**WHAT TO PRODUCE:** Every record must be copied exactly.

**DATA FOR REVIEW:**
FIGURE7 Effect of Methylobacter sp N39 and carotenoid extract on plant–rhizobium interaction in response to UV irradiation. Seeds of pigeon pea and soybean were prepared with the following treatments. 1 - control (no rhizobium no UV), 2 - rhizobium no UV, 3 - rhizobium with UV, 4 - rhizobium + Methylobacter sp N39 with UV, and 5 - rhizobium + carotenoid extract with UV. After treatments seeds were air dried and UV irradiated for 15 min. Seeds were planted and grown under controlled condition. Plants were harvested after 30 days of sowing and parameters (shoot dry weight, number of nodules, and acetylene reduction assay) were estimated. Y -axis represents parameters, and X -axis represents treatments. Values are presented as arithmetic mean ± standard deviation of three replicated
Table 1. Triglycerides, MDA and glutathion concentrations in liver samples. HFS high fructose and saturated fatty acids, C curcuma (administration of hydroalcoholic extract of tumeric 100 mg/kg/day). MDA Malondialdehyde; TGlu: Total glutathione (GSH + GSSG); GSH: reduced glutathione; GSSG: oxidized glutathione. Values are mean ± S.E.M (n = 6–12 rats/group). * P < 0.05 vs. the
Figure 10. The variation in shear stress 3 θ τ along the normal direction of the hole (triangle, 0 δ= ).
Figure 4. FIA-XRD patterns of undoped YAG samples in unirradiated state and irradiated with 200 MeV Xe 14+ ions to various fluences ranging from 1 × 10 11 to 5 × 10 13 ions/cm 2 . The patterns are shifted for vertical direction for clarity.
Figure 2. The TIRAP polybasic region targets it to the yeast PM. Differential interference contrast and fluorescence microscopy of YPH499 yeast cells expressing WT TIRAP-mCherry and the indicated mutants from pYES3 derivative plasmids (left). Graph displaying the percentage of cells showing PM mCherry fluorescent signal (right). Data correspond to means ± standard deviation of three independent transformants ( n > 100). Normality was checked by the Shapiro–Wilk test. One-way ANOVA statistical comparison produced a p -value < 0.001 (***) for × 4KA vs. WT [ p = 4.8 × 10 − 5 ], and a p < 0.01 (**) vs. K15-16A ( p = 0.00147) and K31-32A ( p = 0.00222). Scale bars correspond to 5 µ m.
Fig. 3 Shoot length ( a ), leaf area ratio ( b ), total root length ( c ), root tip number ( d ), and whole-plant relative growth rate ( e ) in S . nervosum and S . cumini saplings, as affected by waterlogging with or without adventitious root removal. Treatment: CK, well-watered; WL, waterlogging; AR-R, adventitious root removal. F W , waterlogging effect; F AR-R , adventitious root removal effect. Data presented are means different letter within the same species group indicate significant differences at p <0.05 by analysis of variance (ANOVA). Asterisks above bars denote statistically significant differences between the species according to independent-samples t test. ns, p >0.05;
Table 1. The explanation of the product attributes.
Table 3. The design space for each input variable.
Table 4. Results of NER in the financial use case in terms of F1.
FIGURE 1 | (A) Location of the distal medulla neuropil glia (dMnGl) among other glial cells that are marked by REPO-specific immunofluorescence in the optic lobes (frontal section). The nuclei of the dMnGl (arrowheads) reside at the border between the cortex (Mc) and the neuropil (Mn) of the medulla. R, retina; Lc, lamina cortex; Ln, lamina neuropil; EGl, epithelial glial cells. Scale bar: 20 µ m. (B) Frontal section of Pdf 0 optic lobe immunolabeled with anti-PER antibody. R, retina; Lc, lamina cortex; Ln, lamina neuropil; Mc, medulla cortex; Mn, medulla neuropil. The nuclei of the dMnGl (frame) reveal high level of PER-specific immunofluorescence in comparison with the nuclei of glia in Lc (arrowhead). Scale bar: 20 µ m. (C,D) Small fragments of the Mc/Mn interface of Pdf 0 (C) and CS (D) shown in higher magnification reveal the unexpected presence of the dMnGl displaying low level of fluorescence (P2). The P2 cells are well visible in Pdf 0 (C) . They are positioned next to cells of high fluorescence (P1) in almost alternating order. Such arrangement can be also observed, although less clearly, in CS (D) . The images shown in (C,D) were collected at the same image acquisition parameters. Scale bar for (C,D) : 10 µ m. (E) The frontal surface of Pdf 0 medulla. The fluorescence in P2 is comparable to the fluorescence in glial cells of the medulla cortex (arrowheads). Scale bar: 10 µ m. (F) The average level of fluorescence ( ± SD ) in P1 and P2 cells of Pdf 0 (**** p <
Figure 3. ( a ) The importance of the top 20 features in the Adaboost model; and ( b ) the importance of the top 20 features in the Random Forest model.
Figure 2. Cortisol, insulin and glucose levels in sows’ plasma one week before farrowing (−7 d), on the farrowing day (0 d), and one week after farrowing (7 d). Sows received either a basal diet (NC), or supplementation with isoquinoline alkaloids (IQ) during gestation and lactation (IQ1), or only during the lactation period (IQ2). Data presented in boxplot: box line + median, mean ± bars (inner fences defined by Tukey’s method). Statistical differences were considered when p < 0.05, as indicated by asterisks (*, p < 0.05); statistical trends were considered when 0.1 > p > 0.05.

**RESPONSE TO THE TASK:**
FIGURE7 Effect of Methylobacter sp N39 and carotenoid extract on plant–rhizobium interaction in response to UV irradiation. Seeds of pigeon pea and soybean were prepared with the following treatments. 1 - control (no rhizobium no UV), 2 - rhizobium no UV, 3 - rhizobium with UV, 4 - rhizobium + Methylobacter sp N39 with UV, and 5 - rhizobium + carotenoid extract with UV. After treatments seeds were air dried and UV irradiated for 15 min. Seeds were planted and grown under controlled condition. Plants were harvested after 30 days of sowing and parameters (shoot dry weight, number of nodules, and acetylene reduction assay) were estimated. Y -axis represents parameters, and X -axis represents treatments. Values are presented as arithmetic mean ± standard deviation of three replicated
Table 1. Triglycerides, MDA and glutathion concentrations in liver samples. HFS high fructose and saturated fatty acids, C curcuma (administration of hydroalcoholic extract of tumeric 100 mg/kg/day). MDA Malondialdehyde; TGlu: Total glutathione (GSH + GSSG); GSH: reduced glutathione; GSSG: oxidized glutathione. Values are mean ± S.E.M (n = 6–12 rats/group). * P < 0.05 vs. the
Figure 10. The variation in shear stress 3 θ τ along the normal direction of the hole (triangle, 0 δ= ).
Figure 4. FIA-XRD patterns of undoped YAG samples in unirradiated state and irradiated with 200 MeV Xe 14+ ions to various fluences ranging from 1 × 10 11 to 5 × 10 13 ions/cm 2 . The patterns are shifted for vertical direction for clarity.
Figure 2. The TIRAP polybasic region targets it to the yeast PM. Differential interference contrast and fluorescence microscopy of YPH499 yeast cells expressing WT TIRAP-mCherry and the indicated mutants from pYES3 derivative plasmids (left). Graph displaying the percentage of cells showing PM mCherry fluorescent signal (right). Data correspond to means ± standard deviation of three independent transformants ( n > 100). Normality was checked by the Shapiro–Wilk test. One-way ANOVA statistical comparison produced a p -value < 0.001 (***) for × 4KA vs. WT [ p = 4.8 × 10 − 5 ], and a p < 0.01 (**) vs. K15-16A ( p = 0.00147) and K31-32A ( p = 0.00222). Scale bars correspond to 5 µ m.
Fig. 3 Shoot length ( a ), leaf area ratio ( b ), total root length ( c ), root tip number ( d ), and whole-plant relative growth rate ( e ) in S . nervosum and S . cumini saplings, as affected by waterlogging with or without adventitious root removal. Treatment: CK, well-watered; WL, waterlogging; AR-R, adventitious root removal. F W , waterlogging effect; F AR-R , adventitious root removal effect. Data presented are means different letter within the same species group indicate significant differences at p <0.05 by analysis of variance (ANOVA). Asterisks above bars denote statistically significant differences between the species according to independent-samples t test. ns, p >0.05;
Table 1. The explanation of the product attributes.
Table 3. The design space for each input variable.
Table 4. Results of NER in the financial use case in terms of F1.
FIGURE 1 | (A) Location of the distal medulla neuropil glia (dMnGl) among other glial cells that are marked by REPO-specific immunofluorescence in the optic lobes (frontal section). The nuclei of the dMnGl (arrowheads) reside at the border between the cortex (Mc) and the neuropil (Mn) of the medulla. R, retina; Lc, lamina cortex; Ln, lamina neuropil; EGl, epithelial glial cells. Scale bar: 20 µ m. (B) Frontal section of Pdf 0 optic lobe immunolabeled with anti-PER antibody. R, retina; Lc, lamina cortex; Ln, lamina neuropil; Mc, medulla cortex; Mn, medulla neuropil. The nuclei of the dMnGl (frame) reveal high level of PER-specific immunofluorescence in comparison with the nuclei of glia in Lc (arrowhead). Scale bar: 20 µ m. (C,D) Small fragments of the Mc/Mn interface of Pdf 0 (C) and CS (D) shown in higher magnification reveal the unexpected presence of the dMnGl displaying low level of fluorescence (P2). The P2 cells are well visible in Pdf 0 (C) . They are positioned next to cells of high fluorescence (P1) in almost alternating order. Such arrangement can be also observed, although less clearly, in CS (D) . The images shown in (C,D) were collected at the same image acquisition parameters. Scale bar for (C,D) : 10 µ m. (E) The frontal surface of Pdf 0 medulla. The fluorescence in P2 is comparable to the fluorescence in glial cells of the medulla cortex (arrowheads). Scale bar: 10 µ m. (F) The average level of fluorescence ( ± SD ) in P1 and P2 cells of Pdf 0 (**** p <
Figure 3. ( a ) The importance of the top 20 features in the Adaboost model; and ( b ) the importance of the top 20 features in the Random Forest model.
Figure 2. Cortisol, insulin and glucose levels in sows’ plasma one week before farrowing (−7 d), on the farrowing day (0 d), and one week after farrowing (7 d). Sows received either a basal diet (NC), or supplementation with isoquinoline alkaloids (IQ) during gestation and lactation (IQ1), or only during the lactation period (IQ2). Data presented in boxplot: box line + median, mean ± bars (inner fences defined by Tukey’s method). Statistical differences were considered when p < 0.05, as indicated by asterisks (*, p < 0.05); statistical trends were considered when 0.1 > p > 0.05.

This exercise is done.